Andrea Olea
a la espera de la reconstrucción

Yarmuk, el corazón roto de la diáspora palestina

El campo palestino de Yarmuk, en Damasco, fue el hogar de 160.000 refugiados, un tercio de los palestinos residentes en Siria. Su destrucción en una sangrienta guerra que dura ya más de siete años ha provocado un nuevo éxodo que hace tambalearse la identidad y el futuro de esta comunidad en el exilio.

De Yarmuk recuerda su vida, su gente, la importancia de la comunidad... «Mi madre, por ejemplo, tenía visitas todos los días. Yo les servía el café. Tengo ese recuerdo: mujeres charlando, tomando café en casa». Sentada en una cafetería de Beirut, en Líbano, Nour Owiss, abogada palestina de 30 años, se transporta a su infancia y juventud en el campo de Yarmuk. Antes de que la guerra lo alcanzara y los bombardeos y los combates lo arrasaran hasta los cimientos, era el enclave palestino más grande de Siria.

Esta barriada de apenas dos kilómetros cuadrados situada a las afueras de la capital siria llegó a albergar a 160.000 refugiados. El campo, levantado de manera informal en 1948 por miles de palestinos que huían de la Naqba (la creación del Estado de Israel), se formalizó en 1957, y con el tiempo se había convertido en un populoso barrio comercial de clase trabajadora. El veterano periodista Fawaz Turki, autor de “Los Desheredados: Diario de un exilio palestino”, que visitó el campo en innumerables ocasiones, lo describía así: «Gente fumando pipas de agua en sus cafés y escuchando a poetas locales recitar sus versos, activistas políticos lanzando sus diatribas, músicos y contadores de cuentos junto a vendedores ambulantes, artesanos, sastres, tenderos, albañiles y zapateros... (…) Incluso en medio de la pobreza y la indigencia, la vida en Yarmuk latía con salvaje alegría».

En los primeros meses de guerra en Siria, Yarmuk se mantuvo neutral y, de hecho, acogió a miles de desplazados sirios provenientes de otras partes del país. Por esa época llegaron a habitarlo 900.000 personas. Sin embargo, la creciente tensión con el Gobierno en otros campos palestinos desembocó en el levantamiento abierto de Hamas y otras facciones palestinas contra Damasco a finales de 2012, fecha de los primeros bombardeos del ejército sirio sobre Yarmuk.

Datos registrados:
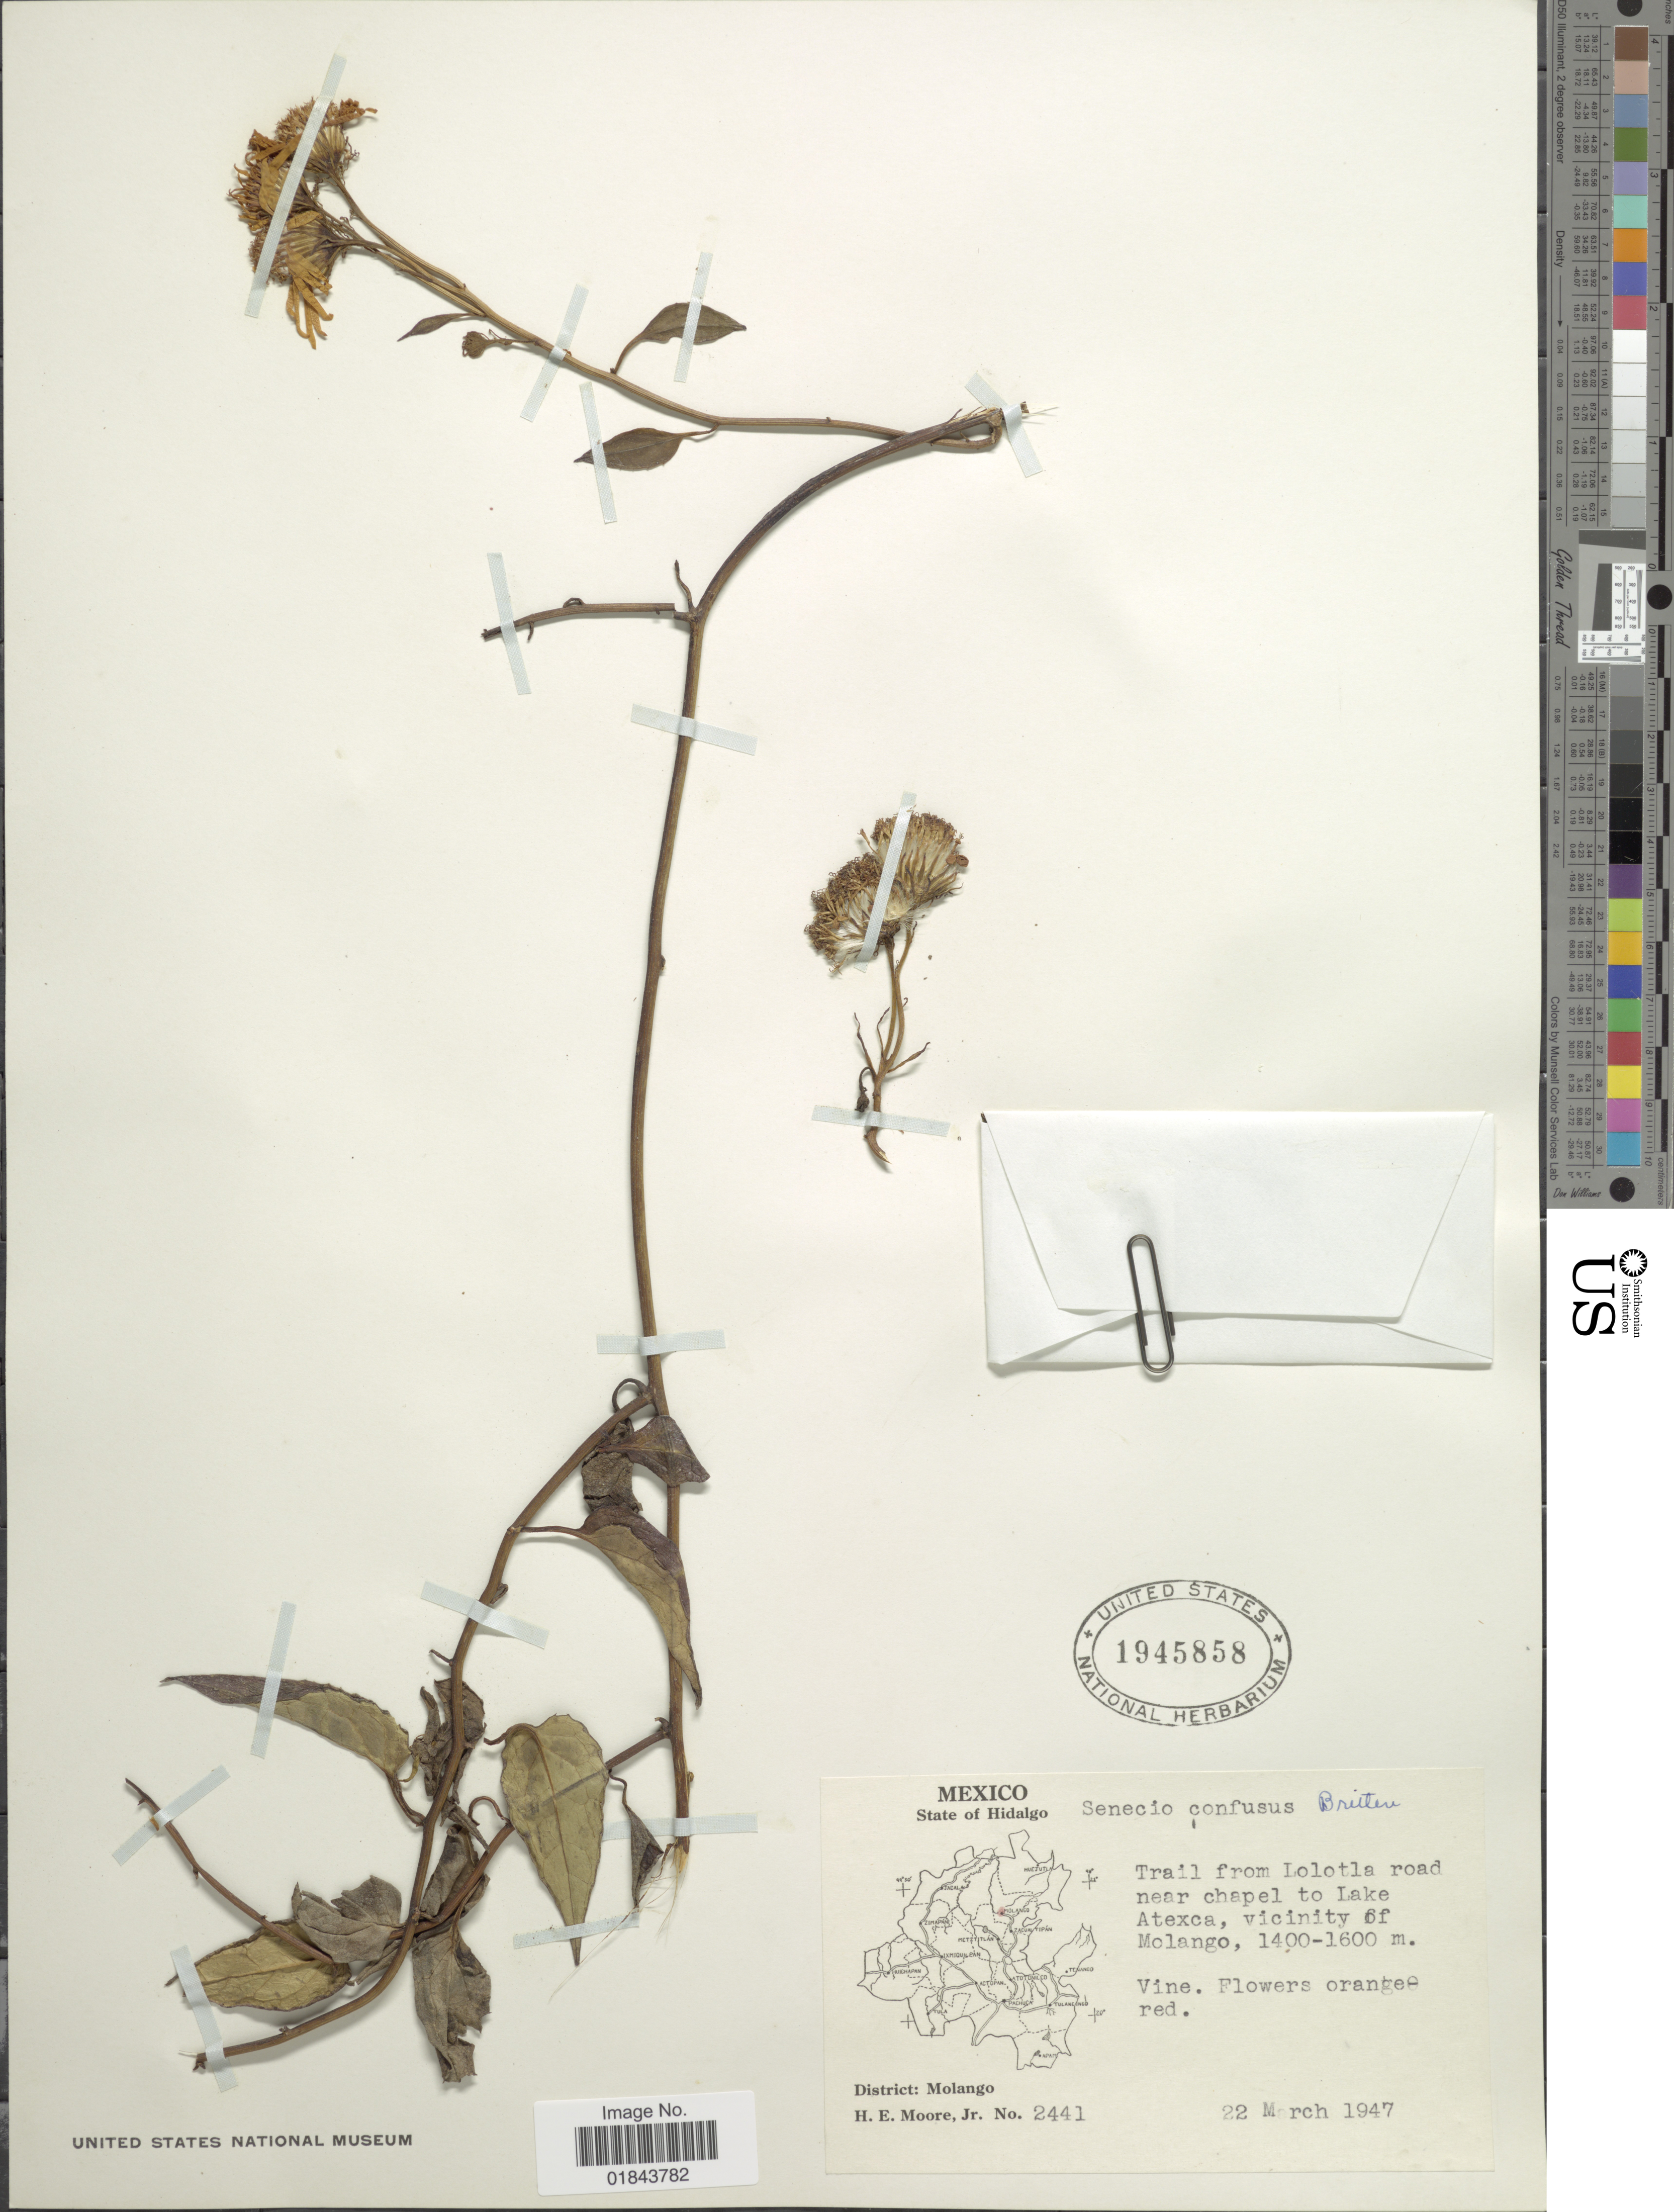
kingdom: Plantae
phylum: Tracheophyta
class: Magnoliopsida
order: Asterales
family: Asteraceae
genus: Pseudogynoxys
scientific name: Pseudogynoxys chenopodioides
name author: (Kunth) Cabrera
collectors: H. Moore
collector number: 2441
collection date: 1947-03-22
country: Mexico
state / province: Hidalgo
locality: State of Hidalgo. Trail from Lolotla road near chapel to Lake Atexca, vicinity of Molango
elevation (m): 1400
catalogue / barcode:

Actividades:
**1.** Enumera todos los años que aparecen en el texto sobre Yarmuk.
**2.** Según el texto sobre Yarmuk, ¿a qué se dedica Nour Owiss?
**3.** Escribe la continuación del texto sobre Yarmuk a partir de su última frase.
El listado procede de una fuente distinta a la del texto.

Soluciones:
**1.** 1948, 1957 y 2012.

**2.** Es abogada.

**3.**
Posteriormente entrarían en el campo las dos principales fuerzas opositoras al régimen, el Ejército Sirio Libre y el frente Al Nusra, y más tarde el Estado Islámico, que llegó a hacerse con la práctica totalidad del enclave. El asedio por parte de Damasco a partir de 2013 con el fin de recuperar el control de la zona provocó una crisis humanitaria de dimensiones épicas, con decenas de muertos por hambruna, miles de personas atrapadas y decenas de miles más expulsadas de sus hogares, amén de la destrucción total de la infraestructura. La familia de Nour hizo las maletas y se despidió de Yarmuk «el 16 diciembre de 2012. Tengo grabada esa fecha».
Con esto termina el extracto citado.